Wasn't that supposedly was supposed to happen? A great right would balance out a great wrong? Though Helena was fully aware such a thing didn't always happen. If it did, the world would be a far better place. Or at least a just one. But the world was not just, it was not perfect. It was chaotic and seemingly always in flux. Even with her wanting to once again hold an optimistic view of the world, Helena knew it would be immensely more difficult to do so now because she'd seen just how dark, how cruel and uncaring it could be. She no longer looked at it with the wide-eyed innocence that hadn't left her until Christina's death. Once that was ripped away from a person, it was impossible to reclaim it.
"No, that it is not." Some people did not get happiness and peace in their lives. And to this point, Helena seemed to be one of those people. Helena did look in Pete's eyes, and she saw traces of that similar wish within them. Really, if she'd been able to stop herself before betraying them all in Warehouse 2, maybe she would've seen this earlier. Maybe Myka would be happier now instead of trying to work through everything.

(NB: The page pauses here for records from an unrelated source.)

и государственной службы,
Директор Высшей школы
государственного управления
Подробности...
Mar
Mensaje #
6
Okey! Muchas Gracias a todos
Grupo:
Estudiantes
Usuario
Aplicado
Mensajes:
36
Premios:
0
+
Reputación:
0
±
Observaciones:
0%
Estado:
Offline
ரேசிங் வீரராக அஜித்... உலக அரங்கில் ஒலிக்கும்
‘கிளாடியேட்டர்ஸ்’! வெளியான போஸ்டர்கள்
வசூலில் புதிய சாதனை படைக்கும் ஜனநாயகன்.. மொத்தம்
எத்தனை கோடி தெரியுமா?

At the mention of her death not sticking, Helena chuckled ruefully. "Most days I wish the Seal would've left me dead. At least that way I wouldn't have suffered Moriarty tearing me apart from within all over again." Just by the tone of her voice, it was obvious just how tired she was of the world beating her down and tearing her apart time and time again. It did make her wonder if she'd even be able to achieve becoming a whole person once again before the Reaper finally claimed her soul for the final time. "That he most certainly is. Guilt and regret are the things that devour the soul and keep a person down until there is nothing left."
So fighting the tears was basically futile, especially when Pete came to sit beside her and pulled her into a hug. When he told her to let it out, she couldn't really hold it back. After all, these were the things she'd been keeping inside because Myka wasn't ready to talk about them, and Claudia didn't exactly understand. Helena needed to talk to someone who not only understood, but who was also there when she'd died in the Warehouse. With the privacy and the assurance, Helena loosened her grip on her emotions a little more and more tears came freely.
"I don't know how to handle this, Pete. It's too much. How do I process giving my life up only to have it given back to me yet the Reaper still stalks me with every step I take in this world? I feel his icy breath on the back of my neck. I see him in my dreams. I have reasons to live, but how do I shake death itself?" Her voice was filled with emotion that Pete had never heard before. And, truthfully, Helena could count on three fingers how many people had heard her this upset before. Her voice quivered with the emotions she felt within and they started to take a firmer grip on her as she leaned against Pete, sliding her arms around him and clinging to him in a way she hadn't clung to anyone since her father had been alive.